Last November, after CNN aired an episode about the case on The Hunt (hosted by missing-child champion John Walsh), Mary’s mother returned to America and turned herself in. She was freed on $50,000 bond and a hearing is set for early May.
Upon her arrest, Genevieve Kelley was ordered not to have any contact with her daughter, who, at the time, was still a missing person. According to the New Hampshire Union Leader, Kelley’s lawyer Alan Rosenfield says his client had no choice but to flee to protect the child’s safety. He is asking the court to give Kelley a jury trial to determine whether she should be convicted of kidnapping. He says she should not—based on her sincere belief that she was protecting her daughter.

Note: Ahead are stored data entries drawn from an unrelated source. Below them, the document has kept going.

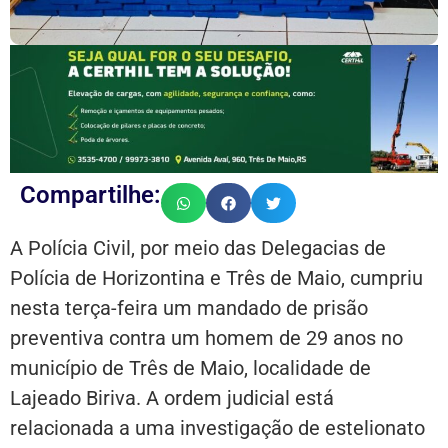
Compartilhe:
A Polícia Civil, por meio das Delegacias de
Polícia de Horizontina e Três de Maio, cumpriu
nesta terça-feira um mandado de prisão
preventiva contra um homem de 29 anos no
município de Três de Maio, localidade de
Lajeado Biriva. A ordem judicial está
relacionada a uma investigação de estelionato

On Wednesday, Mary Nunes reappeared. She returned to the U.S. with her stepfather after requesting temporary American passports from a consulate office in Costa Rica on April 13. According to CBS News Crimesider, authorities alerted the U.S. Marshals and missing-persons agencies to warn them that the pair were on their way back. “During this process, it was learned that [Scott] Kelley had an outstanding arrest warrant for unlawful flight to avoid prosecution and that Nunes, 19, was a missing person,” according to a statement reported Crimesider. “Given this information, Kelley and Nunes were issued temporary passports for travel back to the United States.”
Scott Kelley was immediately arrested in Atlanta, and Nunes was allowed to travel to Colorado with Rosenfield, according to the Union Leader, though she is apparently not able to reunite with her mother due to the conditions of her mother’s bail. Because she has not seen her father for 11 years, and very likely has been told that she was sexually abused by him, she has not yet been reunited with him. Scott Kelley faces extradition back to New Hampshire. A trial date has not yet been set for him.

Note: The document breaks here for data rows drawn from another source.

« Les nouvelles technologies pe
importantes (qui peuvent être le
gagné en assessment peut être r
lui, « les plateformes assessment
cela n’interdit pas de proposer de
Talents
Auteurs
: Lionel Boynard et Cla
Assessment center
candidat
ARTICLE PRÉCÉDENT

According to the Associated Press, Nunes’ father looks forward to setting the record straight. “It’s very hard for us to reconcile our mental image of her as a 7-year-old girl with the reality that she’s a gawky, beautiful, 18-year-old teenager that we could pass on the street and might not even recognize,” Mark Nunes said in a statement in November. “We love Mary and are overjoyed that she is alive and back in the U.S. Our hearts and home are open to her, and we will do everything we can to insure she remains safe and healthy. We look forward to the day our family is finally reunited.”